Quoted passage -

------------------------------

It doesnt have to be a chore Chuffy,i tend to do a little while watching the telly,just gentle and hold it for a minute,then change,the lower back is easy enough,just bend forward and let your arms dangle and relax for a few seconds,do it a few times a day and you should feel the difference,i know i did after my long lay off.It is worth it


----------



## Horace Goes Skiing (10 May 2008)

Chuffy said:


> That's it!
> 
> gbb - I also have a crap back and am very inflexible. But I hate yoga and all that bendy flexy stuff. Bugger...



That's the root of your problem. Your legs don't just hang off your arse, they are supported by your abdominal muscles and your lower back. If these supporting muscles are too tight or too loose, the repercusions are felt all the way down to your toes.

You may have hyperlordosis (google it) - that tends to make hamstrings as tight as piano wire. The cure? Core strength exercises and stretching.

------------------------------

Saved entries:

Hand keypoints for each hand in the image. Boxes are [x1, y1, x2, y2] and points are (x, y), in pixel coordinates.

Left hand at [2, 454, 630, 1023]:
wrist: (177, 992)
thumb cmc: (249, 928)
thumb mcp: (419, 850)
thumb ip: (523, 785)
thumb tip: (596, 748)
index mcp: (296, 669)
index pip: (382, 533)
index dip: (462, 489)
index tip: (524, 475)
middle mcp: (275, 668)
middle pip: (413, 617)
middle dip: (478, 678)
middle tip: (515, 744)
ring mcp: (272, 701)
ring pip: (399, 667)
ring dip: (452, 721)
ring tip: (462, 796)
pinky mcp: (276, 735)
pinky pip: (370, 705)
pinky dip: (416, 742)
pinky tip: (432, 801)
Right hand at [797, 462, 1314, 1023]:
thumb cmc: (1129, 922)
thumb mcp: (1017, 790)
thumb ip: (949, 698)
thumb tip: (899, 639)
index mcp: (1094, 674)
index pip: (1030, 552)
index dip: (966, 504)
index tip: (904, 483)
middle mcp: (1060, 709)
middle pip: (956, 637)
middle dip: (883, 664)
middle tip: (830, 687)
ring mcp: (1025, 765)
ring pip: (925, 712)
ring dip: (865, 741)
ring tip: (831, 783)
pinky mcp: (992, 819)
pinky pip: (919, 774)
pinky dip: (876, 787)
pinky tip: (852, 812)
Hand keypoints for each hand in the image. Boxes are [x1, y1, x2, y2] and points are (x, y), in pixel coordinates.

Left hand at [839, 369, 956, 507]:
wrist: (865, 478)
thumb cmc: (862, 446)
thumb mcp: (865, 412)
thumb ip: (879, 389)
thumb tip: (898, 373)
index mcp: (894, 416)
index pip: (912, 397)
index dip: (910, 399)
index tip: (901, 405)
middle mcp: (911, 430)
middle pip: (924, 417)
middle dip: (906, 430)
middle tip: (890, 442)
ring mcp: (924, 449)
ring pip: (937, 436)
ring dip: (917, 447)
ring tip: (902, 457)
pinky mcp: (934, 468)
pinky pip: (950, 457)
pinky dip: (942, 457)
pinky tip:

------------------------------

Retype the forum thread from "It doesnt have" up to and including "(10 May 2008)". The records have no connection to the forum thread.

It doesnt have to be a chore Chuffy,i tend to do a little while watching the telly,just gentle and hold it for a minute,then change,the lower back is easy enough,just bend forward and let your arms dangle and relax for a few seconds,do it a few times a day and you should feel the difference,i know i did after my long lay off.It is worth it


----------



## Horace Goes Skiing (10 May 2008)